Capitol

The lame-duck session of Congress will likely grapple with the fiscal cliff, but plenty of issues, including elements of the fiscal cliff, will probably roll over onto the plate of the incoming 113th Congress. That means it is going to be a bigtime high-pressure moment for nonprofit lobbyists to work Capitol Hill to protect programs and push new legislation important to the nonprofit sector. The nonprofit issues on the plate of the incoming 113th Congress will be tough and contentious. Nonprofits are going to have to lobby quickly and smartly. That means mobilizing people to influence key legislators on important committees whose positions will dictate what gets considered in 2013 and how.

In this edition of the Cohen Report, we offer something of a roadmap to the changing targets of influence for nonprofit policy advocates in the 113th Congress. Policy is about more than just a numbers count of Democrats leading the Senate (by a count of 53 seats to 45 for the Republicans with two Independents expected to caucus with the Democrats) or Republicans leading the House of Representatives (albeit with a net loss of eight seats in the recent elections). Rather, our focus is on the specific members of the Senate and House in line to run committees and subcommittees of importance to the nonprofit sector.

◆ Dataset records:

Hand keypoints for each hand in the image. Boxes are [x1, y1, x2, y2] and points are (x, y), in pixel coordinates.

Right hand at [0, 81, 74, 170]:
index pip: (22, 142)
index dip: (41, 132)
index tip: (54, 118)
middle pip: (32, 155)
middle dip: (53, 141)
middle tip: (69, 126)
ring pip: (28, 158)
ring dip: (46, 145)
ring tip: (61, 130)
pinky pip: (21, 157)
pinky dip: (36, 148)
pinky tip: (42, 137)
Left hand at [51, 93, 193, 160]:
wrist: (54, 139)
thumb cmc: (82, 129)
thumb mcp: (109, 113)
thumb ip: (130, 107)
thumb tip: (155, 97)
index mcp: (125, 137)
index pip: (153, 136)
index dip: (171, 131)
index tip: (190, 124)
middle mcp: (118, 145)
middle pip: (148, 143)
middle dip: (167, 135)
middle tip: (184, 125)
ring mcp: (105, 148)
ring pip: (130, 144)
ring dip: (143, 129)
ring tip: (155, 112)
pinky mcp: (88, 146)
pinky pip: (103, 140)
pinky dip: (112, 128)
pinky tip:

◆ What you have to do: Reproduce the entire Capitol passage on nonprofit lobbying word for word. Rely only on the Capitol passage about nonprofit lobbying, not on the material.

◆ Result:
Capitol

The lame-duck session of Congress will likely grapple with the fiscal cliff, but plenty of issues, including elements of the fiscal cliff, will probably roll over onto the plate of the incoming 113th Congress. That means it is going to be a bigtime high-pressure moment for nonprofit lobbyists to work Capitol Hill to protect programs and push new legislation important to the nonprofit sector. The nonprofit issues on the plate of the incoming 113th Congress will be tough and contentious. Nonprofits are going to have to lobby quickly and smartly. That means mobilizing people to influence key legislators on important committees whose positions will dictate what gets considered in 2013 and how.

In this edition of the Cohen Report, we offer something of a roadmap to the changing targets of influence for nonprofit policy advocates in the 113th Congress. Policy is about more than just a numbers count of Democrats leading the Senate (by a count of 53 seats to 45 for the Republicans with two Independents expected to caucus with the Democrats) or Republicans leading the House of Representatives (albeit with a net loss of eight seats in the recent elections). Rather, our focus is on the specific members of the Senate and House in line to run committees and subcommittees of importance to the nonprofit sector.